PCPC has been involved with Act ever since, encouraging members to volunteer with Act and financially supporting the ministry. Roossien was an original member of Act’s board and now serves on an advisory board for the organization. He’s also been a lawyer in several Act cases. 

Filling Gaps

Act is unapologetically Christian. A page on its website describes the theological reasons for its work and social media posts regularly focus on Jesus. All of its staff members are Christians, and while the lawyers who volunteer with Act are not required to be Christians, many are. Act was certified as one of the Best Christian Workplaces each year from 2018 to 2023. 

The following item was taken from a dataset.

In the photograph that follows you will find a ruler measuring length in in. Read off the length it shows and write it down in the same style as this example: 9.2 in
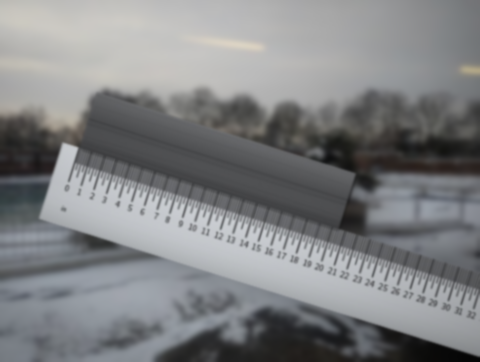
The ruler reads 20.5 in
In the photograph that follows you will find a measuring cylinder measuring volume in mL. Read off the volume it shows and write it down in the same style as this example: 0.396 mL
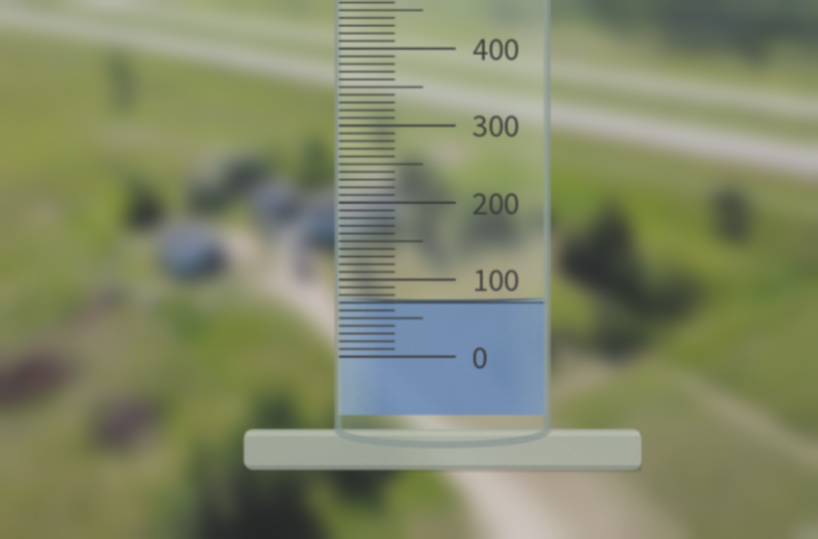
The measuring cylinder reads 70 mL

Act is also deeply involved with local churches in Dallas-Fort Worth. Pastors often connect Act staff to community members who want to rid their neighborhoods of drug houses. Act staff often meet neighborhood residents at churches. This helps protect community members from drug dealers who may want to harm them for disrupting their business. 

Twice a year, Act staff, volunteers, and community residents gather to pray for the work. 

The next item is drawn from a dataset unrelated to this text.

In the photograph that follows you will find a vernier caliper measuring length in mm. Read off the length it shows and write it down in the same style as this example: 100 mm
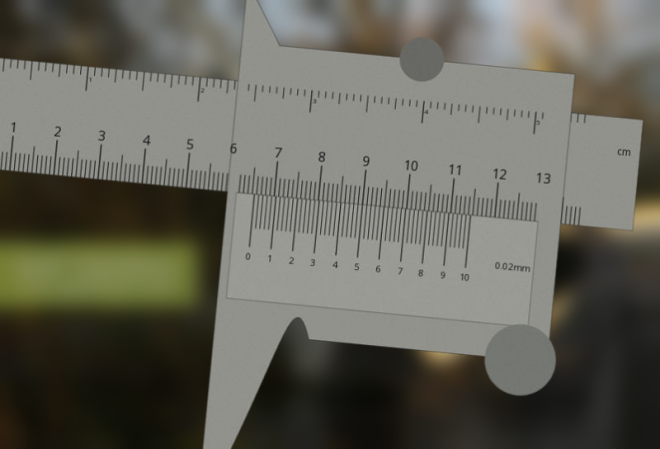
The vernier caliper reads 65.5 mm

Act does not just empower neighborhoods, it also empowers churches, said Porter, by “really enabling them to live out their calling that Christ has given us to love him and love our neighbor.”

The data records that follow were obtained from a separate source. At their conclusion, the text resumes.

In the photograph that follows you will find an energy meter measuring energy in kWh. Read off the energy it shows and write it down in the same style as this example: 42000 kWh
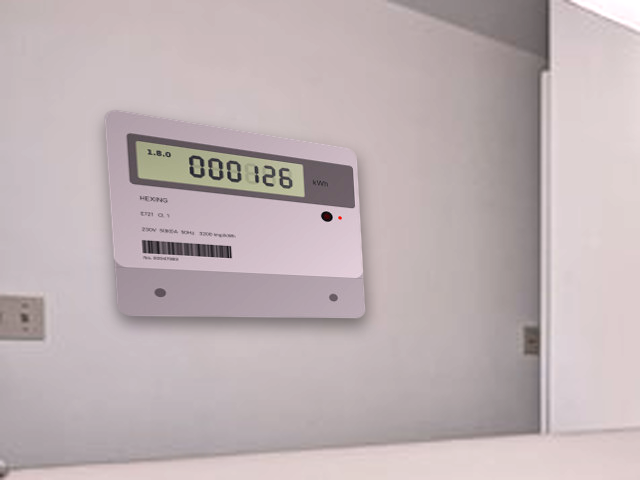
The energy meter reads 126 kWh
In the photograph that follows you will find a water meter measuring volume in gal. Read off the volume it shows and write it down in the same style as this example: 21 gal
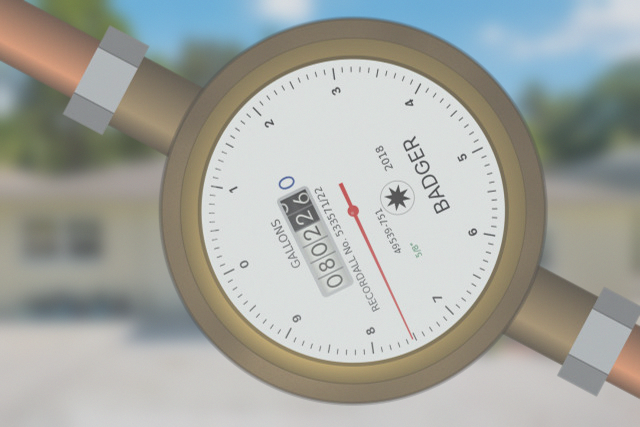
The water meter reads 802257.5 gal
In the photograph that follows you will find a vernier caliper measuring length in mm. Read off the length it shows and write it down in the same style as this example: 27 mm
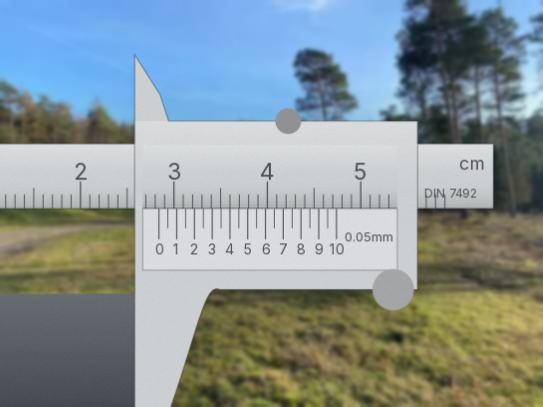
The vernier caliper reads 28.4 mm
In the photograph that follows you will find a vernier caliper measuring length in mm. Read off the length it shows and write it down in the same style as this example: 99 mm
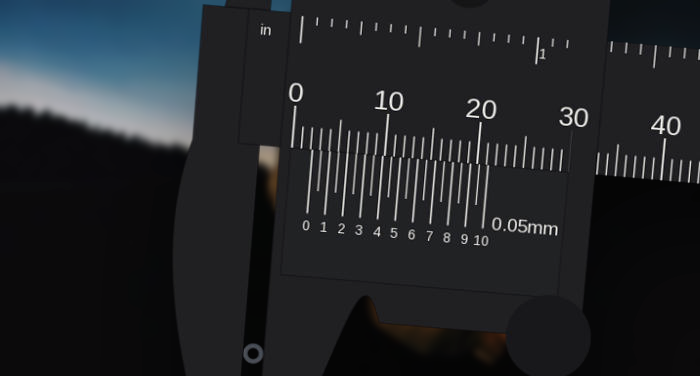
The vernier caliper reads 2.2 mm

Act provides unique opportunities for Christian lawyers who want to use their professional skills in a ministry capacity. Lawyers can often feel like there isn’t a place in the church for them to use their skills and training, said Roossien.

“If you are a handyman, you get all kinds of opportunities to apply your calling to ministry buildings that need cleaning up, or widows and orphans whose needs need addressing,” he said. 

The service opportunities for lawyers aren’t as straightforward. Most of the pro bono legal work that impacts people who are experiencing injustice is work for family lawyers and criminal defense attorneys – two very specialized fields of law. 

But Act is different. Lawyers who take on cases for Acts’ clients are often drafting demand letters to owners of buildings, or explaining how they’ve broken the law. 

“These are all things that people who do litigation work know how to do,” said Roossien.

It’s important that all Christians know they can use their professional skills to bring about God’s wholeness and redemption to a broken world, says Porter. A pastor’s kid, he grew up watching his father minister to people’s tangible and spiritual needs. He always wanted his law career to do the same, to apply the command in Micah 6:8 to “do justice, love kindness and walk humbly with your God.” 

“I think too often, men and women feel like they have to be pastors or missionaries to participate in the good work that God is doing,” he said. “And yet, God’s gifted us all uniquely to bring about his glory and for our good.”

At its best, the legal system can be a “peaceful way to resolve conflict” until Jesus returns and brings full justice to the world, he said.

Robust Responses to Injustice

Churches should not be afraid of discussing or pursuing justice, especially when it requires them to work with people significantly different from them, said Roossien. West Dallas is a racially-diverse area, with many low-income residents. PCPC, on the other hand, is a mainly white, affluent congregation, he said.

“Outreach to the poor is one of the core values of the church,” Roossien said. Each congregation just needs to determine how it can best serve in this way.

He knows some churches have concerns about how social justice is discussed.

“We often associate some of these social, cultural ideas that drive justice with liberal theology,” he said. 

But that isn’t always the case. A robust, thoughtful theology, like Reformed theology, can naturally lead to robust responses to social problems.

“I would argue that the sensibilities of people who are rigorous in their thinking are also rigorous in the way that they actually bring to bear solutions to these social problems,” he said.

Looking to the future, Porter and his team are planning for growth. In 2025 they plan to pilot their model in two additional cities outside of the Dallas-Fort Worth area. By 2027, they want to operate in three to five cities besides Dallas-Fort Worth. They want to be a national organization in the next 15 years. 

“We’re really empowering people to make neighborhoods safer and stronger,” Porter said.